Running with me convo #1: Why the hell do people run marathons?

It's not a bad park, mind you ... I don't know why I haven't spent much time there before. It's always buzzing with activity and, for some reason, disc golfers. Why not? And while I'm at it, maybe I'll give this running thing a try again.

Running with me convo #2: I'm too out of shape for this.

Now, I have not run in a decade (once upon a time, I was kinda good at it) ... not for more than a few minutes at a stretch and on treadmill, at least ... and definitely not since I've seriously damaged both knees in equally painful (both physically and psychologically) falls ... both captured for posterity here and here (with a bonus follow up here). Those injuries' remaining twinges and "sitting in a rattan chair while pulling apart a pop-pearl necklace" sounds are not helping to rekindle a love affair with running.

Running with me convo #3: I need to walk. Wait, why does that hurt more?

That doesn't mean I'm not doing it, however. I mean, I hate it ... and I hate most of the people around me who are doing it, like they invented running or something. But I'm DOING IT.

Speaking of hate, can I just take a moment to ask one thing ... what the hell is up with all the shirtless running dudes? Stop it! Just. Just. Stop. It's not turning anyone on. No one. But it is making the rest us all realize how disgusting we all look under our clothes, drenched in sweat that's running down our flabby bodies. And did I feel some of your droplets hit me as you splashed past me? Gah! Please, for the love of not-vomiting, keep your shirts on!

Don't be THAT guy!


Despite the gross, shirtless dudes ruining it for everyone, I will say that I do enjoy when my park will have the occasional dude with a giant afro, skipping rope around the park...

He was way more adept than this, but I imagine this is how his practice went.


Or another dude wearing all purple, hula-hooping his way around the park...




Or a random hipster kid in a giant stuffed animal head hat, shuffling aimlessly around the park (I keep wanting the disc golfers to take aim at those giant hats).

Damn, hipsters!

I enjoy all of those things very much. What I don't enjoy are the times when a bug goes down my gasping pie hole, or up my nose, or in my eye. Those things do not happen at the gym!

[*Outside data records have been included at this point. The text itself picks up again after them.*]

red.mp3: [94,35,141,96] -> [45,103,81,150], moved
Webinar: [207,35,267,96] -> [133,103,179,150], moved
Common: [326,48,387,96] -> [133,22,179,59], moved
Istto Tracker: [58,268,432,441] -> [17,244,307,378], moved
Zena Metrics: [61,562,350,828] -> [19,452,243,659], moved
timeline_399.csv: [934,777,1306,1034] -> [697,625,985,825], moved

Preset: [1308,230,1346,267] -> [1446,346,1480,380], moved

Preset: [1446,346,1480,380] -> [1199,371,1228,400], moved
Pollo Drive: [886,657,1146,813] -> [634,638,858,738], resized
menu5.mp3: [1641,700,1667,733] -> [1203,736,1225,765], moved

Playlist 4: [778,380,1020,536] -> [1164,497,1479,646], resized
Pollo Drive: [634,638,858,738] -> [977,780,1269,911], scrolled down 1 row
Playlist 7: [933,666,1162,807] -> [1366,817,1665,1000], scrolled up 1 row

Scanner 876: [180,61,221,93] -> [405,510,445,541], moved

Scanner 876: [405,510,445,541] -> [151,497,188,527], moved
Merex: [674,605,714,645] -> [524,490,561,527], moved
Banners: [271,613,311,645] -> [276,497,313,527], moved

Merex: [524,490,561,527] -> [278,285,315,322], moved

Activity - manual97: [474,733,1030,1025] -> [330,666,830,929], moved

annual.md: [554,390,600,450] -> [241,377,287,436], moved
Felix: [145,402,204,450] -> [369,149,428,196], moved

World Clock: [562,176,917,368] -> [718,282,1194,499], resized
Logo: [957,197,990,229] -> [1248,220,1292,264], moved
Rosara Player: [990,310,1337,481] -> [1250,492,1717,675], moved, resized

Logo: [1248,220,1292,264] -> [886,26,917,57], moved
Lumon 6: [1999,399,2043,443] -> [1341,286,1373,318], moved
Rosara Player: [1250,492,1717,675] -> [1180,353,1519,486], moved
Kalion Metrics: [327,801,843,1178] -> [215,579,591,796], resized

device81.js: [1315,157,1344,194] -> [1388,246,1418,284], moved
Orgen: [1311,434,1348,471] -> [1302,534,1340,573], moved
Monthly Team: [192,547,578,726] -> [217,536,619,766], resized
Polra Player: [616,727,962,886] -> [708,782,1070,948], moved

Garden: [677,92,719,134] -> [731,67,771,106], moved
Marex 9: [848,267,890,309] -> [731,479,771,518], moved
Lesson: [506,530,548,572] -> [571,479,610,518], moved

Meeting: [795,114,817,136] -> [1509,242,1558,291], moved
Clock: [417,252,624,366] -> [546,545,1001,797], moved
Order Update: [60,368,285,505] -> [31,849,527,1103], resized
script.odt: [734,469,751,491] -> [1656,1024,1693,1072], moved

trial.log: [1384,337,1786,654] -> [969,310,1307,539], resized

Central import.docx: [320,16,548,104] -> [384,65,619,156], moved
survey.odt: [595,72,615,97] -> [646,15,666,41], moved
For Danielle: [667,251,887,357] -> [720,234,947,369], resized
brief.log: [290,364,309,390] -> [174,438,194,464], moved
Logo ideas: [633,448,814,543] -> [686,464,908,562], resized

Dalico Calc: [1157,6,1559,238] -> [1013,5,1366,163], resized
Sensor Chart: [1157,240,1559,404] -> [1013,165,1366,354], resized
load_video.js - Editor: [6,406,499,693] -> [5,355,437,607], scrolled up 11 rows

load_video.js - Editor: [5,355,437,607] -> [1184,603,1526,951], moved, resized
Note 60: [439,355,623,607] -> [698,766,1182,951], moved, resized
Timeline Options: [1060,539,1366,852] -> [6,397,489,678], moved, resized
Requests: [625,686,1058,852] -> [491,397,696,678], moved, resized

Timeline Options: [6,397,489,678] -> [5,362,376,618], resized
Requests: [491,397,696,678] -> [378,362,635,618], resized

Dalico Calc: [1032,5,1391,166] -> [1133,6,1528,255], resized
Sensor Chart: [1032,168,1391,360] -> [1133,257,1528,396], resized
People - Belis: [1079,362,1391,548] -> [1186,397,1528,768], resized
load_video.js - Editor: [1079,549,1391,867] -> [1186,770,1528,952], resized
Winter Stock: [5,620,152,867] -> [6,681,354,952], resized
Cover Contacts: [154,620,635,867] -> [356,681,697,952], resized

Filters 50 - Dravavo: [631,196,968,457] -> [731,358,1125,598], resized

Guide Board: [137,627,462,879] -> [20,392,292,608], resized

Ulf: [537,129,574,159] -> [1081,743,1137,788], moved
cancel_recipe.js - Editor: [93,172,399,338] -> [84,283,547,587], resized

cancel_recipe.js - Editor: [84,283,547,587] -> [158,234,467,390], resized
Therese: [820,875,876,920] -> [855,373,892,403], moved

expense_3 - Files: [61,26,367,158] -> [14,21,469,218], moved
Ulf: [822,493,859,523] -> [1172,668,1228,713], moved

One night, the bugs were particularly bad ... probably because I'd cut it too close to dusk, which is when they all come out, along with other sorts of creepers ... the kind who look at you like they're sizing you up for something. The bugs, along with my deathly gasping for air and loud knee-popping, may have saved me from harm that night, because after an especially stingy-juiced bug committed Hara-Kiri in my eye, I ended up running the rest of the way around the park in the near-dark like so:


Not shown: The snot running from my right nostril, thanks to the stinging bug juice.


The creepers actually stayed waaaay away from me. I can't imagine why!

So when I say I'm a runner, I'm using the term loosely. I am getting better, at least. And I haven't died! The complaining in my head, however, hasn't really relented much. My daughter has started running with me lately, and I've come to realize that bringing her is like bring along a loudspeaker for my inner dialogue:

"I hate this. I can't breathe. I think I might collapse. Can we stop? I really hate this. Why did I come here? I never like doing this. I'm stopping. Can we at least get ice cream afterwards?"

At least it's a good reminder that I need to tone up my own flabby inner dialogue, along with the outer flab. Maybe if I just focus on looking up at all the lovely rainbows and moon and clouds and shit, that'll take my mind off of possibly dying.

Ah, that's better!

Tonight's blog has been brought to you by the letters R, D, the number 3 (as in the three Bartles & Jaymes coolers that I drank while writing) and the sound of awesomeness. More specifically, the whole first album of Brazilian Tropicalia glam rock gods, Secos e Molhados (Dry and Wet). Seriously, these guys are the shizz!